Sus ojos eran inexpresivos y, mirándome como si no me mirara, me respondió que a los “hermanos” no le interesaba nada que tuviera que ver con lo terrenal y se metió de nuevo a la casa, cerrándome la reja. ¿Ese tipo, un líder?

Lo era. Era él quién había organizado el funeral del no muerto, y quien guiaba a toda la gente que estaba dentro de la casa.

Nada qué hacer

Insatisfecho con lo reporteado, tomé el teléfono celular que tenía, uno de los primeros que había en ese tiempo, y llamé al Primer Juzgado del Crimen de Talcahuano. Respondió el juez en persona, Eduardo Carrasco del Pozo, que era un hombre amable y un persecutor de fuste. Lo saludé y antes de decirle cualquier cosa me preguntó si lo llamaba por lo del no-muerto.

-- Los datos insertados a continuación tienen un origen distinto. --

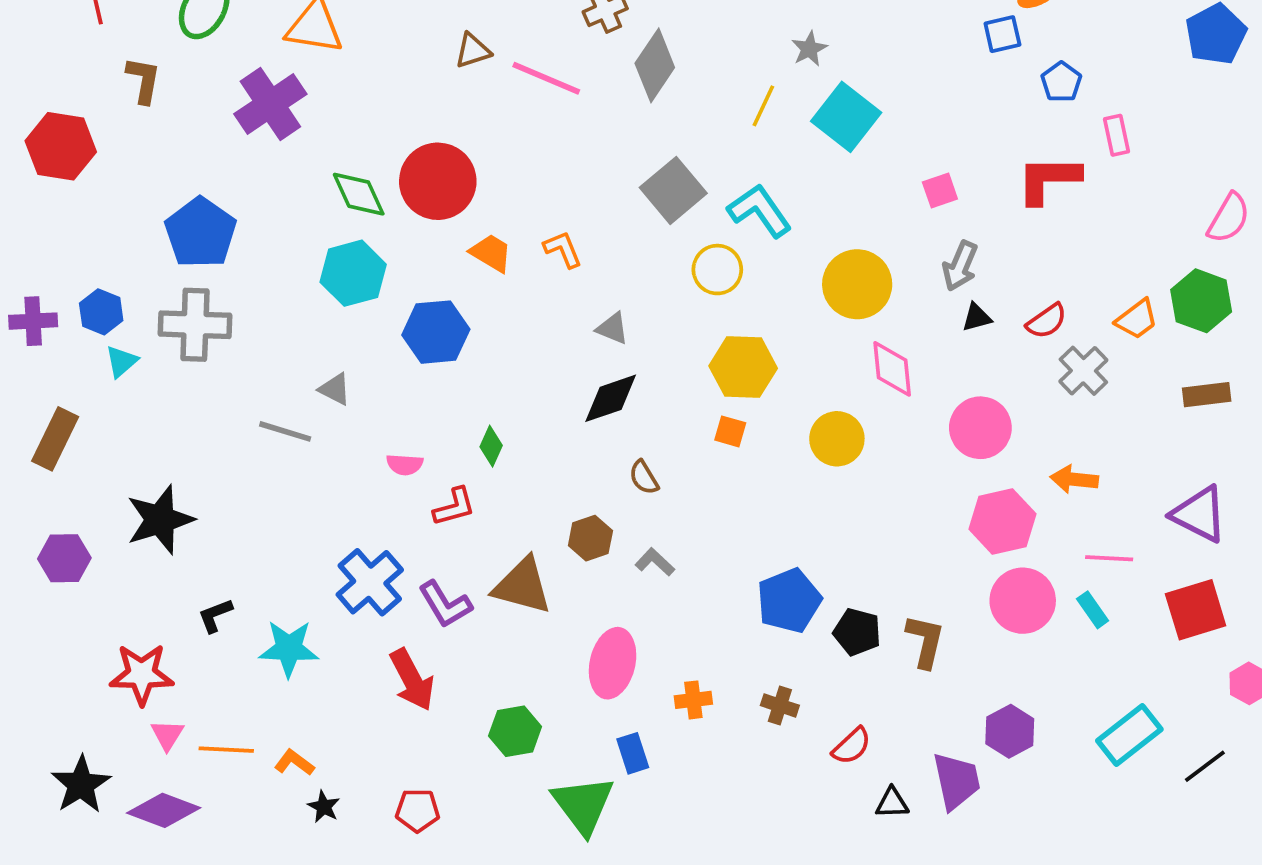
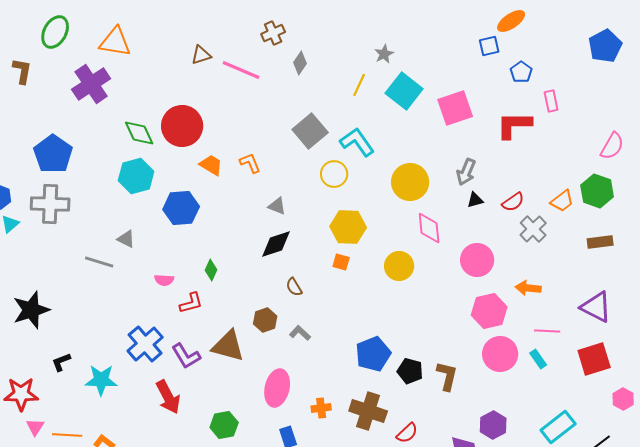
gray diamond: (655, 65) -> (300, 63), size x0.6
pink square: (940, 190) -> (455, 108), moved, size x1.8
brown cross: (780, 705) -> (368, 411), size x1.8

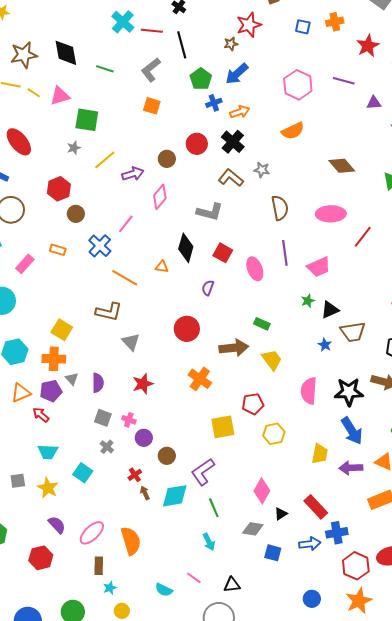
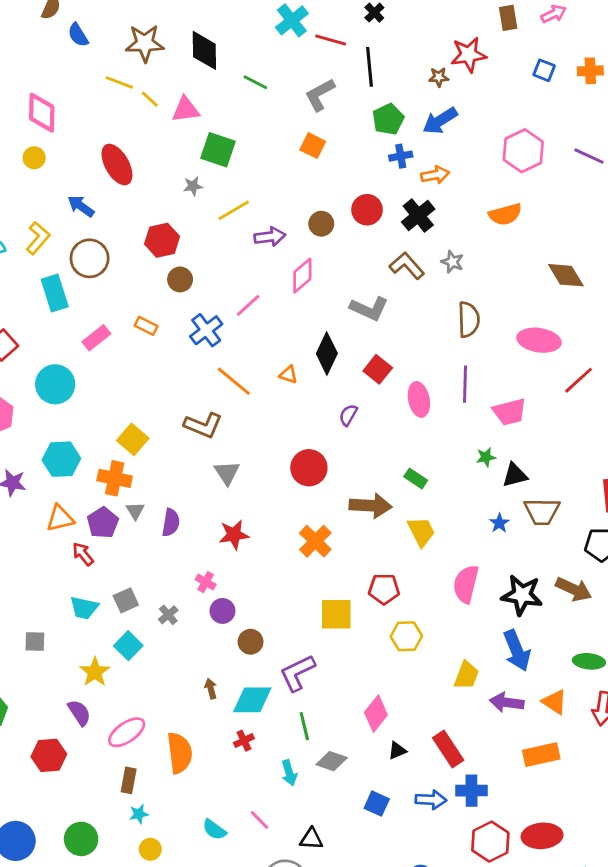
purple pentagon: (51, 391) -> (103, 523), turned -30
gray square: (103, 418) -> (126, 600), moved, turned 36
red cross: (135, 475) -> (244, 741), moved
yellow star: (48, 488) -> (95, 672), moved
gray diamond: (253, 529) -> (332, 761), moved

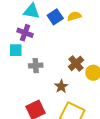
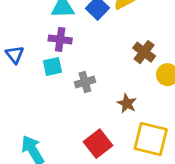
brown cross: (76, 63) -> (144, 52), moved

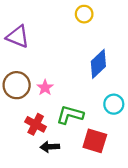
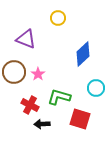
yellow circle: (84, 14) -> (58, 18), moved
purple triangle: (18, 37) -> (26, 39), moved

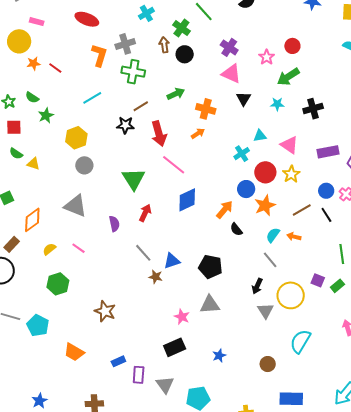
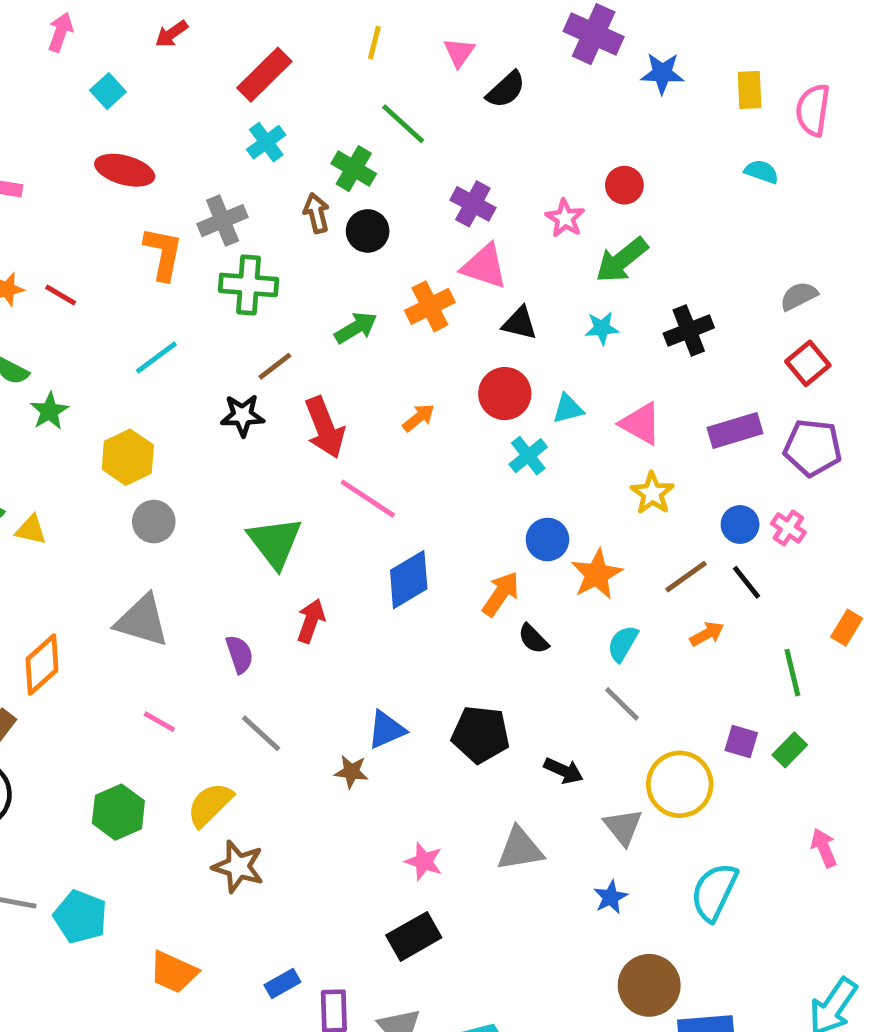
black triangle: (244, 99) -> (520, 323), turned -42
orange cross: (206, 109) -> (430, 306), moved, turned -36
red circle: (265, 172) -> (505, 394), moved
orange arrow: (294, 237) -> (707, 634), moved, turned 144
yellow semicircle: (49, 249) -> (210, 805), moved, size x1.5
gray line: (143, 253) -> (261, 733), moved
black arrow: (257, 286) -> (564, 771), moved, turned -84
gray triangle: (210, 305) -> (520, 849), moved
blue star: (219, 356) -> (611, 897), moved
brown circle: (268, 364) -> (649, 985), moved, size x1.6

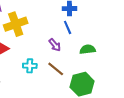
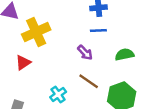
blue line: (68, 27) -> (98, 30), turned -64
cyan cross: (30, 66) -> (58, 95), moved, turned -32

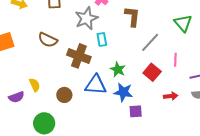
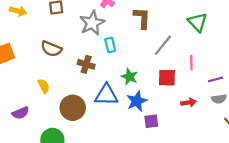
brown cross: (79, 56) -> (86, 64), size x0.7
red square: (152, 72) -> (167, 78), turned -36
yellow semicircle: (35, 85) -> (44, 86), moved
blue star: (123, 92) -> (137, 101), turned -30
brown circle: (64, 95) -> (73, 108), size x1.5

Tenemos un problema grande ahí. Mientras esas personas no cometan un delito yo no tengo nada qué hacer. He estado desde hace horas revisando distintos libros de doctrina jurídica y fallos, pero no encuentro ni siquiera un precedente al respecto—me explicó.

—Lo entiendo, magistrado, pero ¿y qué pasa si matan al señor que tienen en el ataúd?

El juez Carrasco guardó silencio por varios segundos.

Los tomamos presos a todos, pero no hay nada que podamos hacer mientras no hayan cometido un delito—me dijo y yo me apuré a cortar el llamado, dado que el teléfono era mío y en aquellos años un minuto de llamada por celular era casi tan caro como ir al espacio en la nave de Elon Musk.

Eran cerca de las 18 horas y la noche ya caía sobre el antiguo Hualpencillo.

En dirección al mar se veía la llama de la refinería de Enap, siempre ardiendo, y los vecinos comenzaban a disgregarse, perdiendo el interés. Ya era hora de cierre en el diario, también, así es junto a “Rino” que decidimos regresar.

Escribí una nota sintetizando todo lo anterior, pero antes de cerrarla llamé de nuevo a Carabineros. Había novedades, me dijeron: había llegado un carro mortuorio de una pompa fúnebre, el ataúd y su no-muerto había sido cargado dentro de ella, y los deudos se subieron a varias camionetas.

Nos vamos a Cerro Negro, la Tierra prometida—dijo el “líder” al sargento, añadiendo que había demasiadas interferencias a su labor divina y que por ende se iban a un templo con que contaban en ese lugar, en la comuna de Quillón, a unos 80 kilómetros al norte de Concepción.

Nunca más se volvió a saber de ellos.